> _Pruébalo_
Del listado de abajo, vuelve a escribir sin cambiar nada todo lo que va desde la línea que contiene "Which series contains the highest Y value?" hasta la línea que contiene "High Velocity (≥ 12.7 km/h)", incluidas las dos.

> _Datos de entrada_
++++++++++++++++++++

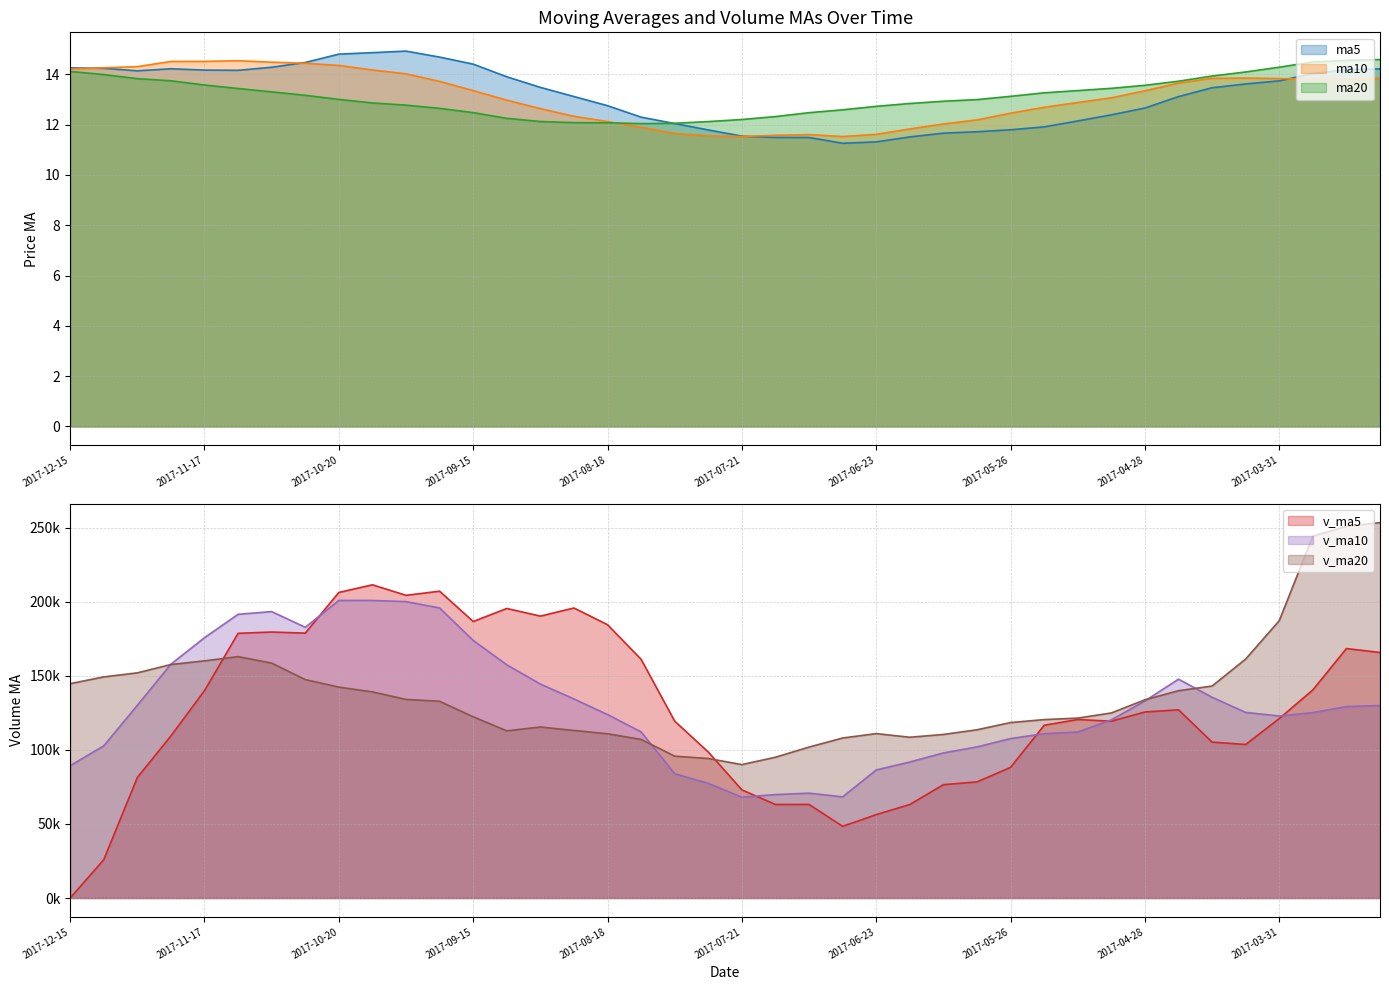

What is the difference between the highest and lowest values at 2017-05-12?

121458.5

++++++++++++++++++++

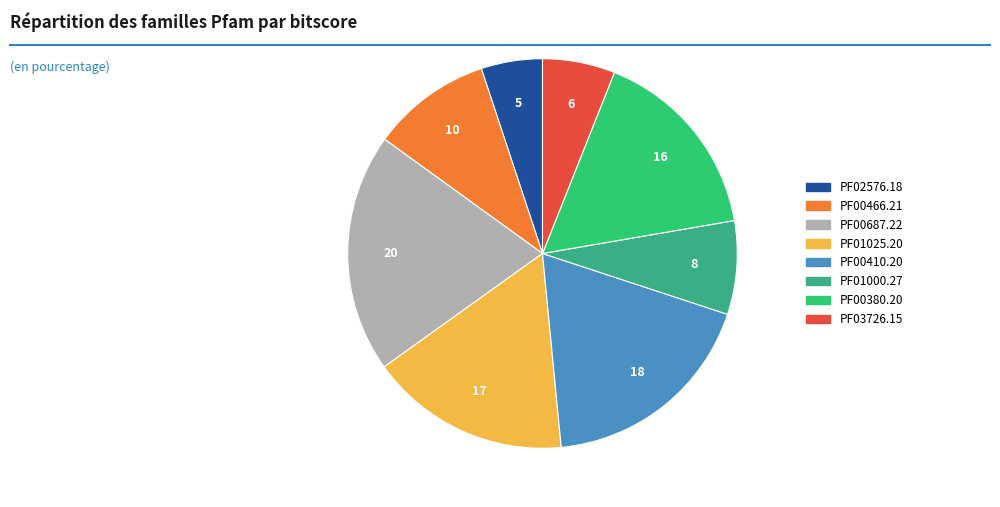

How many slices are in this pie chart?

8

++++++++++++++++++++

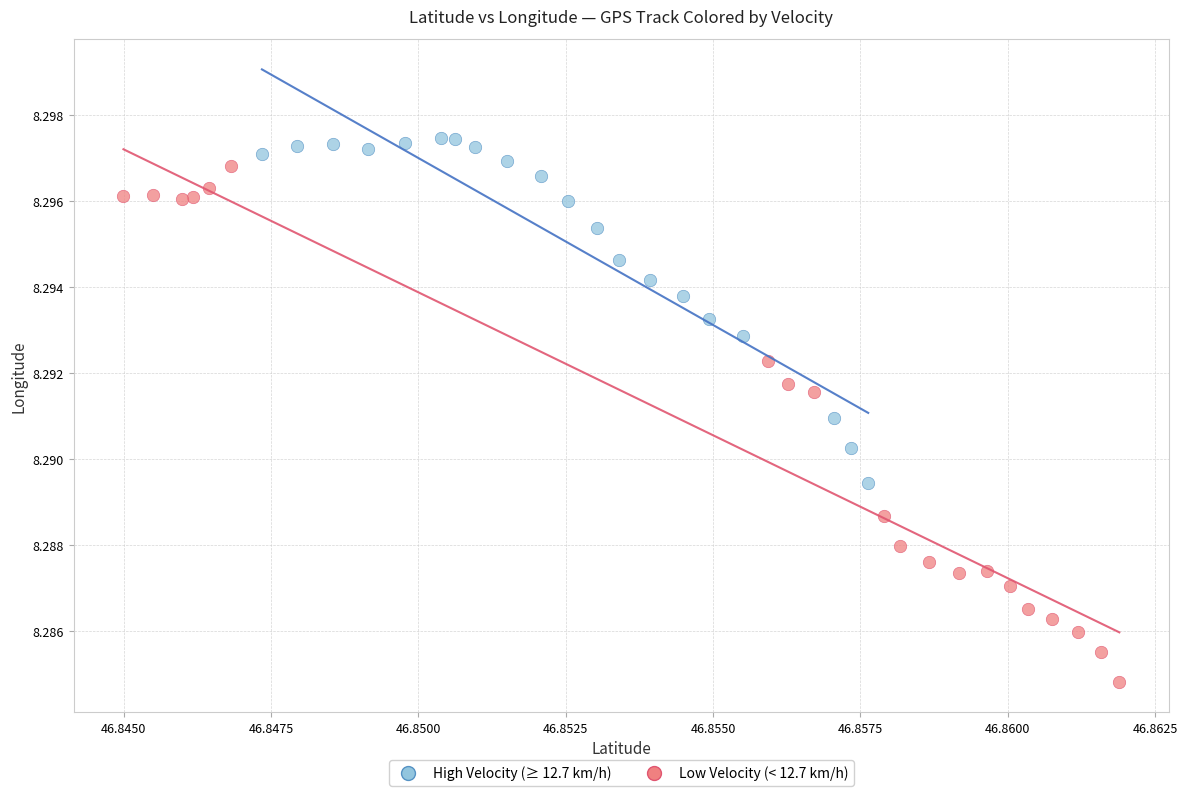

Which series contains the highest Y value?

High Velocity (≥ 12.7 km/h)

++++++++++++++++++++

> _Respuesta_
Which series contains the highest Y value?

High Velocity (≥ 12.7 km/h)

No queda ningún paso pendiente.